Recovery Position

Video 44 of 49
3 min 47 sec
English, Español
English, Español

In this lesson, you'll learn how to safely use the recovery position, for those times when you encounter a patient who is breathing but unconscious.

The recovery position is used in the following scenario:

  • The patient is unresponsive
  • The patient is breathing normally
  • The patient has good skin color, good circulation
  • It's not an immediate CPR situation

How to Put a Patient into the Recovery Position

As always, the first thing you want to do is make sure the scene is safe and that your gloves are on. Make sure you have your rescue mask with a one-way valve handy and introduce yourself to the victim.

In this situation the patient is unresponsive to your taps and shouts, which elicits an immediate 911 call and finding and/or preparing an AED for use, as you begin to assess the scene for clues of what happened.

The patient could have ended up unconscious for a number of reasons:

  • Passed out or fainted
  • Suffering from low blood sugar
  • Seizure
  • Electrocution

Warning: If you suspect electrocution, take extra measures to make sure the scene is safe. Is the power source still active? Is it still touching the patient?

To help keep the patient's airway open and clear, put them into the recovery position using the following steps:

Warning: Only use the recovery position if you don't suspect fractures, or serious neck and back injuries.

  1. Elevate the arm closest to you and bring it up over the patient's head before placing it on the ground.
  2. Bring the patient's furthest leg over their other leg so that their legs are crossed.
  3. Grab the wrist of the furthest arm and the hip together, while placing your other hand under the head and neck and roll the patient toward you and onto their side.
  4. Support the head while you place the patient's outstretched arm under their own head and with the chin pointing down, allowing gravity to help clear the airway.
  5. Bend the patient's top leg to a 90-degree angle at the knee, essentially creating a kickstand to help protect the patient from rolling over.

Pro Tip #1: The purpose of the recovery position is to expel any foods or liquids that come up.

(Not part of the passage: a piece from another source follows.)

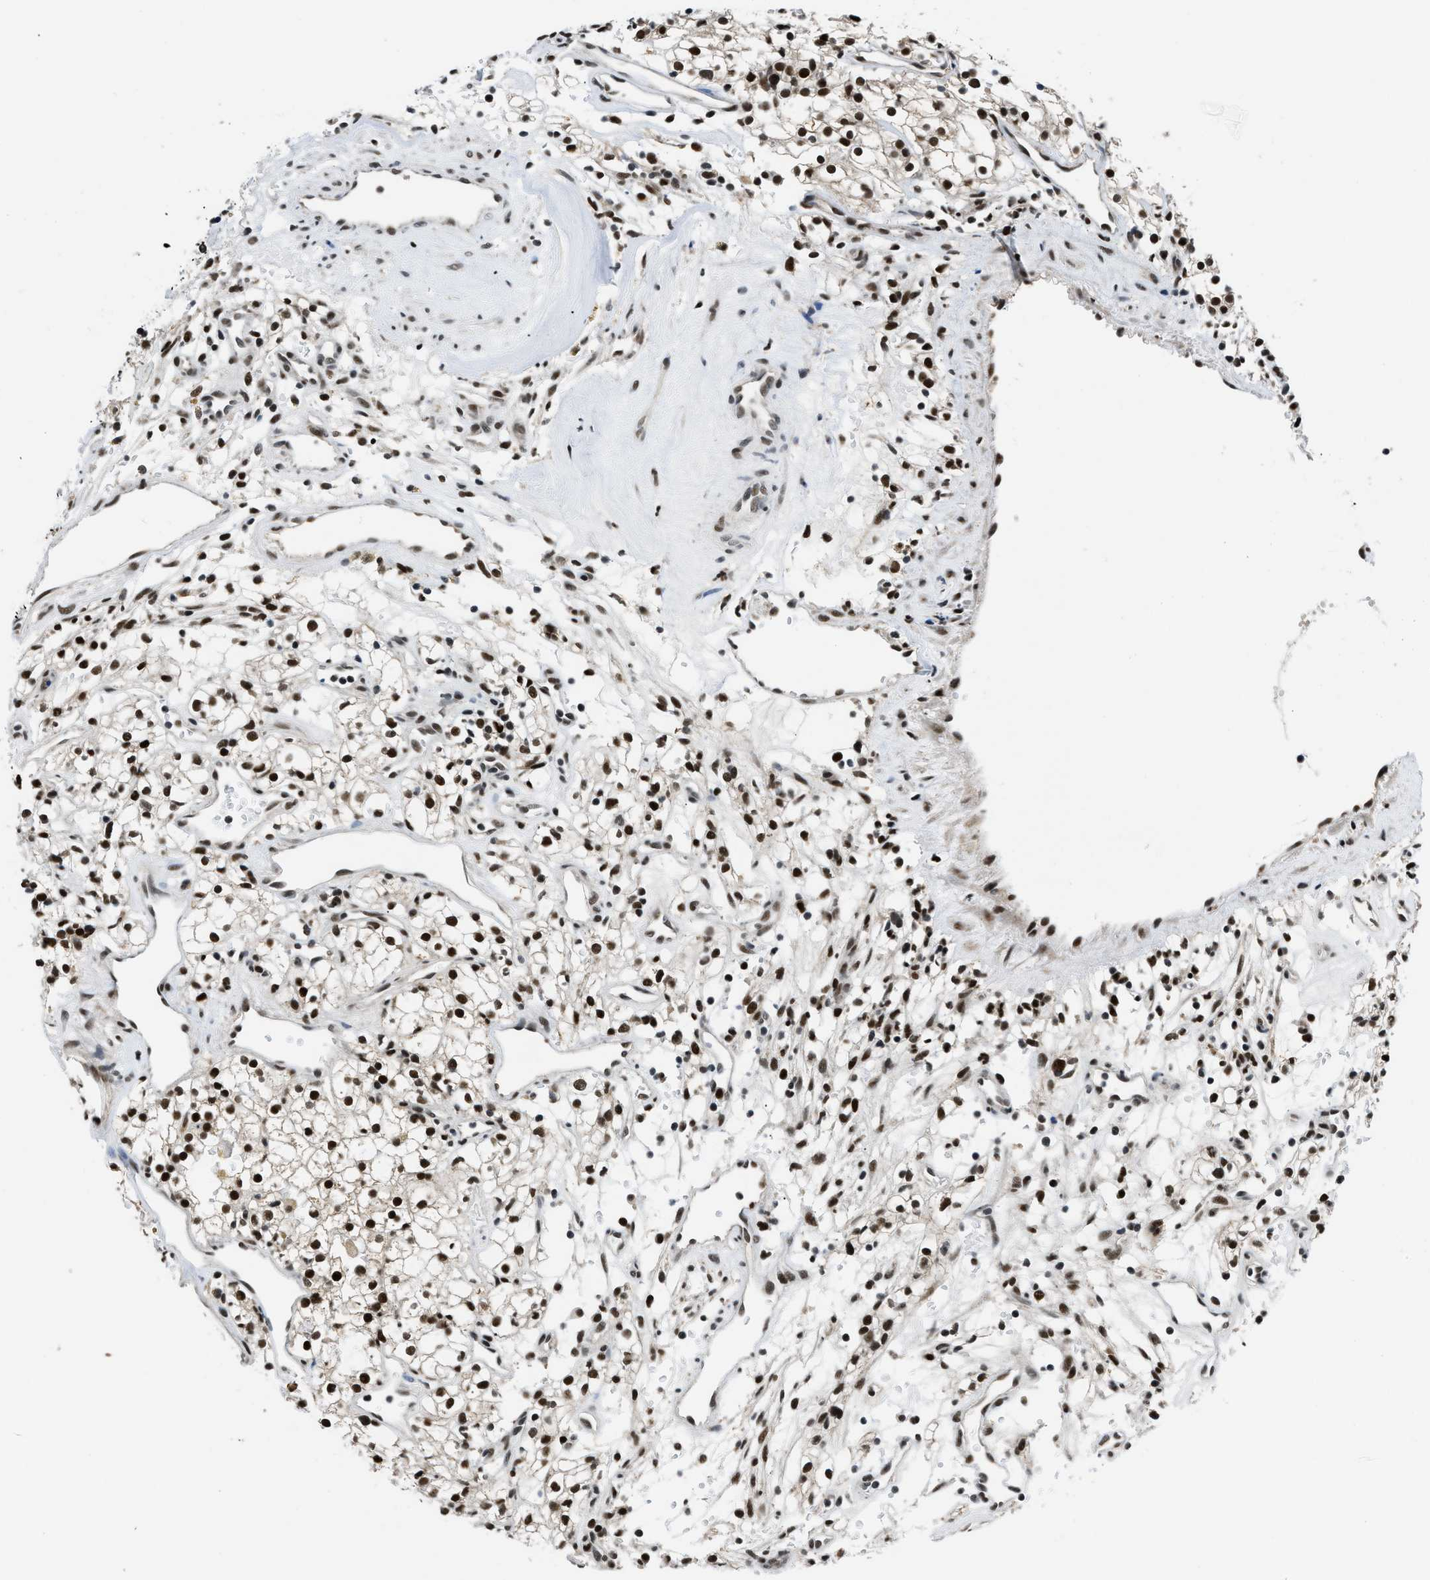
{"staining": {"intensity": "strong", "quantity": ">75%", "location": "nuclear"}, "tissue": "renal cancer", "cell_type": "Tumor cells", "image_type": "cancer", "snomed": [{"axis": "morphology", "description": "Adenocarcinoma, NOS"}, {"axis": "topography", "description": "Kidney"}], "caption": "Renal cancer (adenocarcinoma) was stained to show a protein in brown. There is high levels of strong nuclear staining in approximately >75% of tumor cells.", "gene": "KDM3B", "patient": {"sex": "male", "age": 59}}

What comes up needs to come out. If it doesn't, it could find its way into the patient's lungs.

The recovery position is also a great way for the patient to lay safely while waiting for EMS. Using the patient's leg as a kickstand allows his or her body to use gravity without the threat of them rolling completely over.

Pro Tip #2: You want gravity working with you as you wait for EMS to arrive. It's important to eliminate the risks of the patient choking or an obstructed airway. Having the patient facing downward will help negate those risks.

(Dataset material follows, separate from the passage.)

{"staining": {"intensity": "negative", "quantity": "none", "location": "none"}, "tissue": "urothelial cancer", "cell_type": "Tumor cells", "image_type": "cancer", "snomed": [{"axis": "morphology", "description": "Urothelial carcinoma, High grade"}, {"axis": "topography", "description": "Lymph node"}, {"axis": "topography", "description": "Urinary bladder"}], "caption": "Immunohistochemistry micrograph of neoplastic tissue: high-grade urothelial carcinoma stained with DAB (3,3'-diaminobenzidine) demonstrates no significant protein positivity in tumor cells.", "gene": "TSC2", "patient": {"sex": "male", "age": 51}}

Warning: If the patient loses their pulse or stops breathing, immediately roll them onto their back and start CPR.

Continue to reassess the patient while you wait for EMS to respond, particularly for signs of shock, responsiveness, airway, breathing, and circulation. And treat accordingly should the situation change.

A Word About the Signs of Inadequate Breathing

Inadequate breathing requires careful monitoring. You may not notice all of the signs and symptoms at once, and some can be hard to spot. If you see any of them, be prepared to give assisted ventilation.

When the patient has to expend too much effort to breathe and their breathing has become inadequate, you'll notice the following signs:

  • Muscles between the ribs pull in when the patient breathes in. As the patient enhales, you may notice the muscles pulling inward between the ribs, above the collarbone, around the muscles of the neck and below the rib cage.
  • Pursed lips breathing. The patient exhales through pursed lips, like a whistling motion. This maneuver helps control the patient's breathing pattern.
  • Flaring out of the nostrils on inhalation can be a sign of inadequate breathing in children and infants.
  • Apparent signs of fatigue are also an indication of labored breathing.
  • Excessive use of abdominal muscles to breathe, as in when the patient is using the abdominal muscles to force air out of the lungs.
  • Sweating and anxiousness are also signs of severe respiratory distress.
  • A patient who is sitting upright and leaning forward with hands on knees could be doing so because they're struggling to breathe.

Abnormal breathing sounds are also a great sign of inadequate breathing. Listen for abnormal sounds such as wheezing or crackling. Wheezing or whistling sounds indicate restricted air flow and are common with conditions such as asthma, allergic reactions, and emphysema. If the patient has a fine cracking sound on inhalation, that may indicate fluid in the lungs.